Although effective (and rather ingenious) nonblocking algorithms do exist for ordered 
list-based sets (see e.g., T. Harris, A Pragmatic Implementation of Non-blocking 
Linked Lists, In Proc. 15th International Symposium on Distributed Computing 
(2001); and M. Michael, High Performance Dynamic Lock-free Hash Tables and List- 
based Sets, In Proc. 14th Annual ACM Symposium on Parallel Algorithms and 
Architectures, pages 73-82 (2002)), these algorithms do not generalize easily to 
arbitrary linked data structures. For example, it is not clear how to modify these 
algorithms to implement multisets. 

[1041] By employing KCSS instead of CAS, we can simplify the design of 
arbitrary nonblocking linked-list operations. In particular, KCSS allows us to confirm 
that other pointers of the illustrated lists remain unchanged at a linearization point at 
which we atomically perform the single swap used to effectuate the insert or delete 
operation. Furthermore, more complex data structures may also be supported.

* **Record extracts**
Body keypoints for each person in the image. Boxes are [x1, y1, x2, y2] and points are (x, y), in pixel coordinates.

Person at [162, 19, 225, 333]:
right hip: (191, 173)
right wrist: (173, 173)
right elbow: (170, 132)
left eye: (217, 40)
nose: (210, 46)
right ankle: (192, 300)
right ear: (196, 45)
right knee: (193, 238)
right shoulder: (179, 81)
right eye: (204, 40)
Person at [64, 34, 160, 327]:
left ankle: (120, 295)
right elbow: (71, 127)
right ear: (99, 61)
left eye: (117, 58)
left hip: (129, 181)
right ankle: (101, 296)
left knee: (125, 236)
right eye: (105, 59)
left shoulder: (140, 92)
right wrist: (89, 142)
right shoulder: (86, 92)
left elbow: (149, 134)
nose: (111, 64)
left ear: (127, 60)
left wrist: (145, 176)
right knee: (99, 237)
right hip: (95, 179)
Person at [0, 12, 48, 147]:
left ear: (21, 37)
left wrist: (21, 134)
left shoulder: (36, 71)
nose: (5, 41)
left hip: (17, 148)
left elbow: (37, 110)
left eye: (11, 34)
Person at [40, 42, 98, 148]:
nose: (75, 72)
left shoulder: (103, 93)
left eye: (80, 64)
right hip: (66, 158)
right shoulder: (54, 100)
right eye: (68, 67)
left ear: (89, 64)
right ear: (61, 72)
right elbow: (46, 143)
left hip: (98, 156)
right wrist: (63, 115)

* **Work to complete**
**A)** Reproduce everything in the passage on nonblocking linked lists from "Although effective (and" down to "to implement multisets.".
**B)** Carry on the passage about nonblocking linked-list operations from where it stops.

* **Exercise answers**
**A)**
Although effective (and rather ingenious) nonblocking algorithms do exist for ordered 
list-based sets (see e.g., T. Harris, A Pragmatic Implementation of Non-blocking 
Linked Lists, In Proc. 15th International Symposium on Distributed Computing 
(2001); and M. Michael, High Performance Dynamic Lock-free Hash Tables and List- 
based Sets, In Proc. 14th Annual ACM Symposium on Parallel Algorithms and 
Architectures, pages 73-82 (2002)), these algorithms do not generalize easily to 
arbitrary linked data structures. For example, it is not clear how to modify these 
algorithms to implement multisets.

**B)**
[1042] FIGS. 3, 4 and 5 illustrate how the use of KCSS can significantly simplify 
the design of a linked-list construct to support multiset operations. Each element in 
the multiset (i.e., an element with nonzero multiplicity) is represented by a node in the 
list, which stores the element's multiplicity in a count field. Inserts or deletes of such 
elements respectively increment or decrement the count (FIG. 3). Two- and four- 
location KCSS operations are used to add and remove nodes by swapping one pointer, 
while confirming nearby nodes have not changed (FIGS. 4 and 5). For simplicity, the 
illustrated implementation uses a 4CSS operation to make sure the adjacent nodes 
have not changed during node removal. We can achieve the same purpose using 
KCSS operations that access only two locations at the cost of a slightly more intricate 
algorithm. However, adding a small number of additional locations to a KCSS 
operation is not prohibitive because, as illustrated below, the cost of verifying each 
additional location is quite low, only two noncached loads. In many cases, this is a 
reasonable tradeoff.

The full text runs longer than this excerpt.